→ What is expected:
Copy out the text of every row below, but replace "Olimpiada de Filosofie" with "Olimpiada de Istorie" each time it appears and leave everything else the same. Leave the pictures out of your answer.

(Source information)

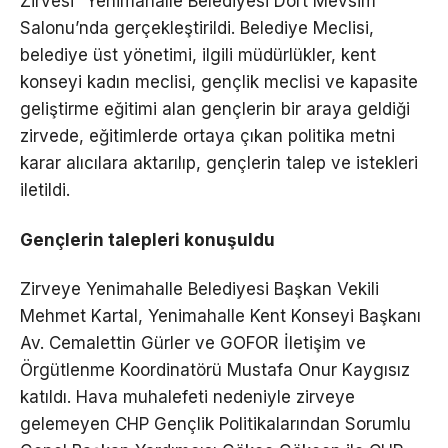
Zirvesi” Yenimahalle Belediyesi Dört Mevsim
Salonu’nda gerçekleştirildi. Belediye Meclisi,
belediye üst yönetimi, ilgili müdürlükler, kent
konseyi kadın meclisi, gençlik meclisi ve kapasite
geliştirme eğitimi alan gençlerin bir araya geldiği
zirvede, eğitimlerde ortaya çıkan politika metni
karar alıcılara aktarılıp, gençlerin talep ve istekleri
iletildi.
Gençlerin talepleri konuşuldu
Zirveye Yenimahalle Belediyesi Başkan Vekili
Mehmet Kartal, Yenimahalle Kent Konseyi Başkanı
Av. Cemalettin Gürler ve GOFOR İletişim ve
Örgütlenme Koordinatörü Mustafa Onur Kaygısız
katıldı. Hava muhalefeti nedeniyle zirveye
gelemeyen CHP Gençlik Politikalarından Sorumlu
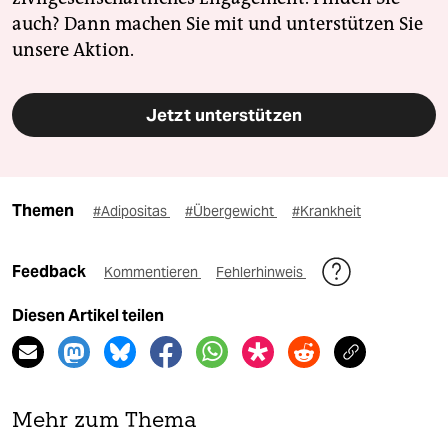
auch? Dann machen Sie mit und unterstützen Sie
unsere Aktion.
Jetzt unterstützen
Themen
#Adipositas
#Übergewicht
#Krankheit
Feedback
Kommentieren
Fehlerhinweis
Diesen Artikel teilen
Mehr zum Thema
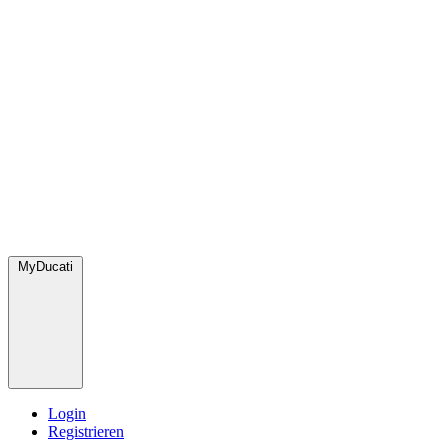
MyDucati
Login
Registrieren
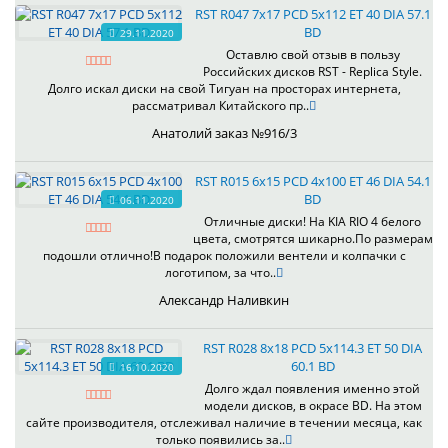
RST R047 7x17 PCD 5x112 ET 40 DIA 57.1
BD
29.11.2020
Оставлю свой отзыв в пользу
Российских дисков RST - Replica Style.
Долго искал диски на свой Тигуан на просторах интернета,
рассматривал Китайского пр..
Анатолий заказ №916/3
RST R015 6x15 PCD 4x100 ET 46 DIA 54.1
BD
06.11.2020
Отличные диски! На KIA RIO 4 белого
цвета, смотрятся шикарно.По размерам
подошли отлично!В подарок положили вентели и колпачки с
логотипом, за что..
Александр Наливкин
RST R028 8x18 PCD 5x114.3 ET 50 DIA
60.1 BD
16.10.2020
Долго ждал появления именно этой
модели дисков, в окрасе BD. На этом
сайте производителя, отслеживал наличие в течении месяца, как
только появились за..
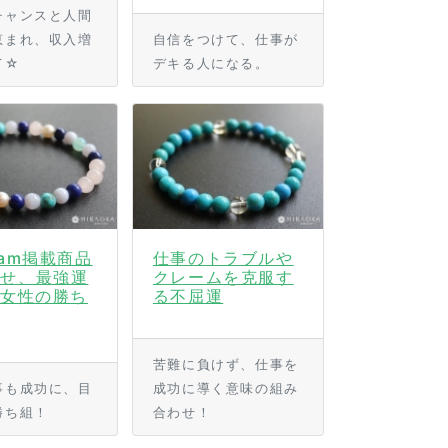
チャンスと人間
恵まれ、収入増
自信をつけて、仕事が
て☆
デキる人になる。
Cam掲載商品
仕事のトラブルや
せ、最強運
クレームを克服す
 女性の勝ち
る不屈運
苦難に負けず、仕事を
事も成功に、目
成功に導く意味の組み
勝ち組！
合わせ！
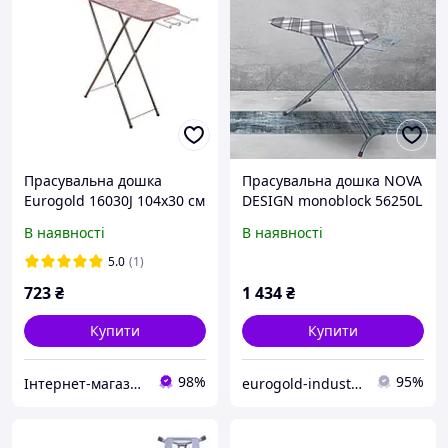
Прасувальна дошка
Прасувальна дошка NOVA
Eurogold 16030J 104х30 см
DESIGN monoblock 56250L
mayak
В наявності
В наявності
5.0
(1)
723
₴
1 434
₴
Купити
Купити
98%
95%
Інтернет-магазин Господиня
eurogold-industries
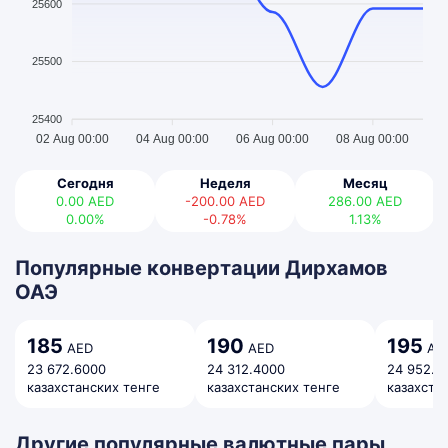
25600
25500
25400
02 Aug 00:00
04 Aug 00:00
06 Aug 00:00
08 Aug 00:00
Сегодня
Неделя
Месяц
0.00
AED
-200.00
AED
286.00
AED
0.00%
-0.78%
1.13%
Популярные конвертации Дирхамов
ОАЭ
185
190
195
AED
AED
AE
23 672.6000
24 312.4000
24 952.2
казахстанских тенге
казахстанских тенге
казахста
Другие популярные валютные пары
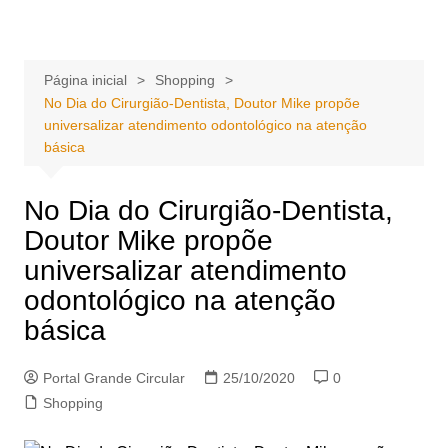
Ir
Portal Grande Circular
A zona Leste se encontra aqui!
para
o
Página inicial
Shopping
conteúdo
No Dia do Cirurgião-Dentista, Doutor Mike propõe
universalizar atendimento odontológico na atenção
básica
No Dia do Cirurgião-Dentista,
Doutor Mike propõe
universalizar atendimento
odontológico na atenção
básica
Portal Grande Circular
25/10/2020
0
Shopping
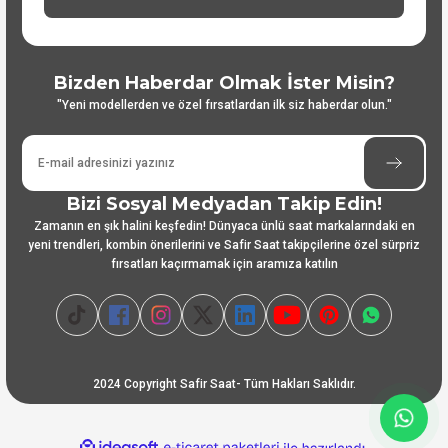
Bizden Haberdar Olmak İster Misin?
"Yeni modellerden ve özel fırsatlardan ilk siz haberdar olun."
Bizi Sosyal Medyadan Takip Edin!
Zamanın en şık halini keşfedin! Dünyaca ünlü saat markalarındaki en
yeni trendleri, kombin önerilerini ve Safir Saat takipçilerine özel sürpriz
fırsatları kaçırmamak için aramıza katılın
2024 Copyright Safir Saat- Tüm Hakları Saklıdır.
ideasoft
ile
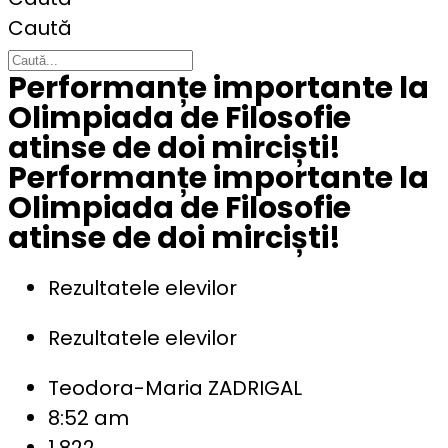
Caută
Performanțe importante la
Olimpiada de Filosofie
atinse de doi mirciști!
Performanțe importante la
Olimpiada de Filosofie
atinse de doi mirciști!
Rezultatele elevilor
Rezultatele elevilor
Teodora-Maria ZADRIGAL
8:52 am
1.822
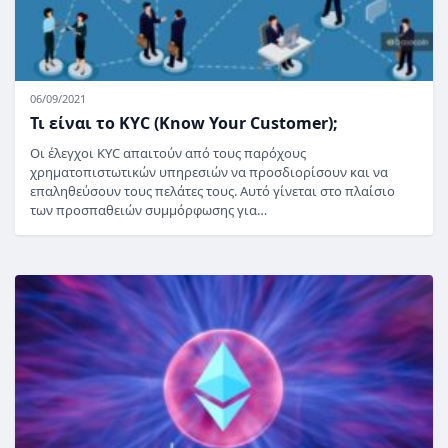
06/09/2021
Τι είναι το KYC (Know Your Customer);
Οι έλεγχοι KYC απαιτούν από τους παρόχους
χρηματοπιστωτικών υπηρεσιών να προσδιορίσουν και να
επαληθεύσουν τους πελάτες τους. Αυτό γίνεται στο πλαίσιο
των προσπαθειών συμμόρφωσης για…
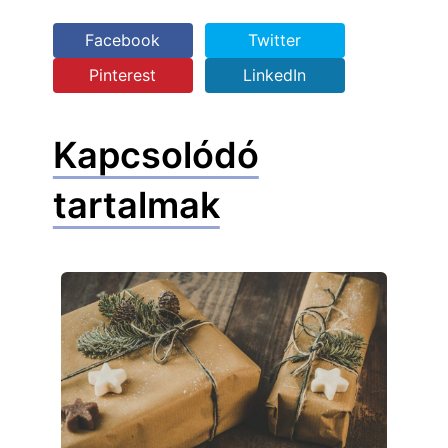
Facebook
Twitter
Pinterest
LinkedIn
Kapcsolódó
tartalmak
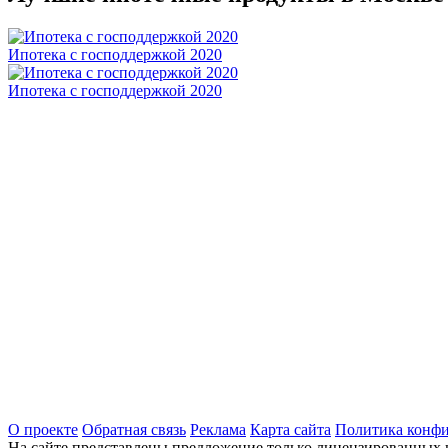
Ипотека с господдержкой 2020
Ипотека с господдержкой 2020
О проекте
Обратная связь
Реклама
Карта сайта
Политика конф
На сайте представлены предложение только лицензированных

(End Source information)

→ Result of the exercise:
Zirvesi” Yenimahalle Belediyesi Dört Mevsim
Salonu’nda gerçekleştirildi. Belediye Meclisi,
belediye üst yönetimi, ilgili müdürlükler, kent
konseyi kadın meclisi, gençlik meclisi ve kapasite
geliştirme eğitimi alan gençlerin bir araya geldiği
zirvede, eğitimlerde ortaya çıkan politika metni
karar alıcılara aktarılıp, gençlerin talep ve istekleri
iletildi.
Gençlerin talepleri konuşuldu
Zirveye Yenimahalle Belediyesi Başkan Vekili
Mehmet Kartal, Yenimahalle Kent Konseyi Başkanı
Av. Cemalettin Gürler ve GOFOR İletişim ve
Örgütlenme Koordinatörü Mustafa Onur Kaygısız
katıldı. Hava muhalefeti nedeniyle zirveye
gelemeyen CHP Gençlik Politikalarından Sorumlu
auch? Dann machen Sie mit und unterstützen Sie
unsere Aktion.
Jetzt unterstützen
Themen
#Adipositas
#Übergewicht
#Krankheit
Feedback
Kommentieren
Fehlerhinweis
Diesen Artikel teilen
Mehr zum Thema
MyDucati
Login
Registrieren
RST R047 7x17 PCD 5x112 ET 40 DIA 57.1
BD
29.11.2020
Оставлю свой отзыв в пользу
Российских дисков RST - Replica Style.
Долго искал диски на свой Тигуан на просторах интернета,
рассматривал Китайского пр..
Анатолий заказ №916/3
RST R015 6x15 PCD 4x100 ET 46 DIA 54.1
BD
06.11.2020
Отличные диски! На KIA RIO 4 белого
цвета, смотрятся шикарно.По размерам
подошли отлично!В подарок положили вентели и колпачки с
логотипом, за что..
Александр Наливкин
RST R028 8x18 PCD 5x114.3 ET 50 DIA
60.1 BD
16.10.2020
Долго ждал появления именно этой
модели дисков, в окрасе BD. На этом
сайте производителя, отслеживал наличие в течении месяца, как
только появились за..
チャンスと人間
恵まれ、収入増
自信をつけて、仕事が
て☆
デキる人になる。
Cam掲載商品
仕事のトラブルや
せ、最強運
クレームを克服す
 女性の勝ち
る不屈運
苦難に負けず、仕事を
事も成功に、目
成功に導く意味の組み
勝ち組！
合わせ！
Прасувальна дошка
Прасувальна дошка NOVA
Eurogold 16030J 104х30 см
DESIGN monoblock 56250L
mayak
В наявності
В наявності
5.0
(1)
723
₴
1 434
₴
Купити
Купити
98%
95%
Інтернет-магазин Господиня
eurogold-industries
25600
25500
25400
02 Aug 00:00
04 Aug 00:00
06 Aug 00:00
08 Aug 00:00
Сегодня
Неделя
Месяц
0.00
AED
-200.00
AED
286.00
AED
0.00%
-0.78%
1.13%
Популярные конвертации Дирхамов
ОАЭ
185
190
195
AED
AED
AE
23 672.6000
24 312.4000
24 952.2
казахстанских тенге
казахстанских тенге
казахста
Другие популярные валютные пары
Ir
Portal Grande Circular
A zona Leste se encontra aqui!
para
o
Página inicial
Shopping
conteúdo
No Dia do Cirurgião-Dentista, Doutor Mike propõe
universalizar atendimento odontológico na atenção
básica
No Dia do Cirurgião-Dentista,
Doutor Mike propõe
universalizar atendimento
odontológico na atenção
básica
Portal Grande Circular
25/10/2020
0
Shopping
Bizden Haberdar Olmak İster Misin?
"Yeni modellerden ve özel fırsatlardan ilk siz haberdar olun."
Bizi Sosyal Medyadan Takip Edin!
Zamanın en şık halini keşfedin! Dünyaca ünlü saat markalarındaki en
yeni trendleri, kombin önerilerini ve Safir Saat takipçilerine özel sürpriz
fırsatları kaçırmamak için aramıza katılın
2024 Copyright Safir Saat- Tüm Hakları Saklıdır.
ideasoft
ile
Caută
Performanțe importante la
Olimpiada de Istorie
atinse de doi mirciști!
Performanțe importante la
Olimpiada de Istorie
atinse de doi mirciști!
Rezultatele elevilor
Rezultatele elevilor
Teodora-Maria ZADRIGAL
8:52 am
1.822
06/09/2021
Τι είναι το KYC (Know Your Customer);
Οι έλεγχοι KYC απαιτούν από τους παρόχους
χρηματοπιστωτικών υπηρεσιών να προσδιορίσουν και να
επαληθεύσουν τους πελάτες τους. Αυτό γίνεται στο πλαίσιο
των προσπαθειών συμμόρφωσης για…
Facebook
Twitter
Pinterest
LinkedIn
Kapcsolódó
tartalmak
Ипотека с господдержкой 2020
Ипотека с господдержкой 2020
О проекте
Обратная связь
Реклама
Карта сайта
Политика конф
На сайте представлены предложение только лицензированных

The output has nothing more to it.